A que ponto chegamos: insensibilidade que nos remete aos primódios da animalidade irracional.

Ora, se já conseguimos equacionar problemas tão graves e complexos: curas de doenças, fissão nuclear, nanotecnologia, cibernética quântica, por que não curamos doenças morais ?

Ser índio não é ser contra ninguém. É ser a favor da dignidade da pessoa humana. Esta dívida histórica tem que ser paga com urgência. Cabe àqueles que tem esperança de estancar este processo genocida a tarefa de levantar o povo e despertar a consciência cívica da nação. A omissão será cobrada pela história de forma implacável.

Vanderleia Mussi, estudiosa da causa indígena, indaga: “mas como pagar essa dívida? Que princípio é este que em nome da chamada diversidade cultural é construído com base em um discurso que resulta no processo subreptício e perverso em que os diferentes são convidados, em nome de um projeto democrático de feitio liberal, a se esvaziarem de toda identidade racial ou étnica, apaziguando e recompondo suas diferenças?”

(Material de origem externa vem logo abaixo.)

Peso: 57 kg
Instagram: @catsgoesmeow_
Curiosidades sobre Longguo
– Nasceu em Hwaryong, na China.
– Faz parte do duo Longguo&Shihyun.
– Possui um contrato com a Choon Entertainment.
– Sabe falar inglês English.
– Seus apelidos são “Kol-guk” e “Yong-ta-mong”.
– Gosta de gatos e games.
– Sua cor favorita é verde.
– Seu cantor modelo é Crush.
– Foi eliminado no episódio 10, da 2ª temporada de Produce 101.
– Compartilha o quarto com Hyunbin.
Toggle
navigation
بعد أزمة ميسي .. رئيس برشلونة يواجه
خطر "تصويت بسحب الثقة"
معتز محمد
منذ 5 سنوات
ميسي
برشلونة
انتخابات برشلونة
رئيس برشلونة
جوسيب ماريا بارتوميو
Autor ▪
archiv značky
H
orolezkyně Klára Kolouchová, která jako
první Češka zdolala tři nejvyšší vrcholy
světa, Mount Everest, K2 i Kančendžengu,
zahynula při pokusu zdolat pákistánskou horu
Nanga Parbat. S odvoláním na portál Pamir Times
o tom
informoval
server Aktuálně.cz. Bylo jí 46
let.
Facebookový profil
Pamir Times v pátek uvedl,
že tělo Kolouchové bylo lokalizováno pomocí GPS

Penso que esta pergunta deve ser respondida sob o pressuposto de que o índio não pode se deixar levar pela estratégia suicida da multiplicação de inimigos de sua causa, razão por que invadir propriedades adquiridas legalmente sob o argumento de que as terras lhes pertencem desde os seus antepassados só alimentará o processo de exclusão social. O direito de propriedade é a base do sistema econômico. Ameaçá-lo, violá-lo, transgredi-lo é o caminho mais curto para deslegitimar a luta do índio.

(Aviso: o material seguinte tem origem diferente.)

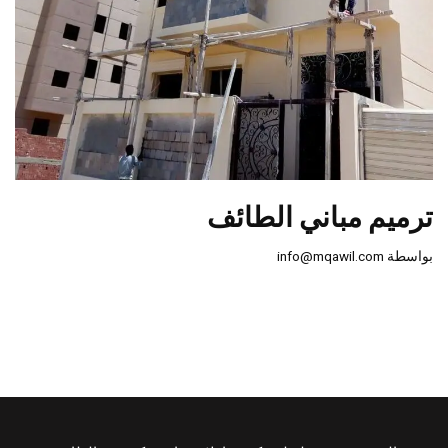
ترميم مباني الطائف
بواسطة
info@mqawil.com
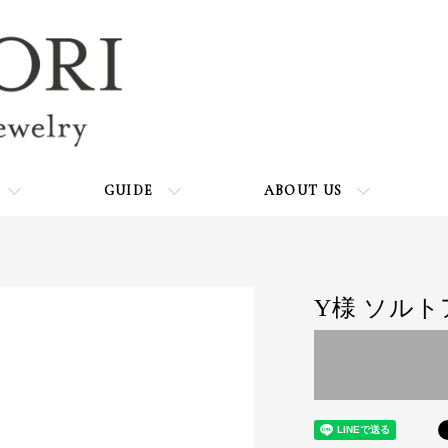
GUIDE
ABOUT US
Y様 ソルトア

Certo, o índio faz jus à terra, mas este direito não pode ser efetivado com o sacrifício do direito de propriedade. A União precisa enfrentar este problema com responsabilidade, imparcialidade e urgência. Ela, a União, tem recursos para isso. Só não faz porque os agentes que circunstancialmente a representam ainda estão presos a ideologias decrépitas que não se simpatizam com os proprietários rurais.

É possível sim harmonizar os interesses e os direitos dos índios e dos proprietários rurais. Basta que a União aja com Justiça, respeitando os direitos dos índios e o direito de propriedade dos produtores rurais que, por estarem na legalidade, devem, no mínimo, ser indenizados com dignidade e respeito.

Portanto, na semana em que se comemora o dia do Índio, celebremos a Justiça como a única chave capaz de destrancar as janelas que nos impedem de ver um Brasil que respeite a propriedade de todos: brancos, negros e índios.

Por Fábio Trad: Advogado, Professor Universitário e ex-Presidente da OAB-MS (2007-09).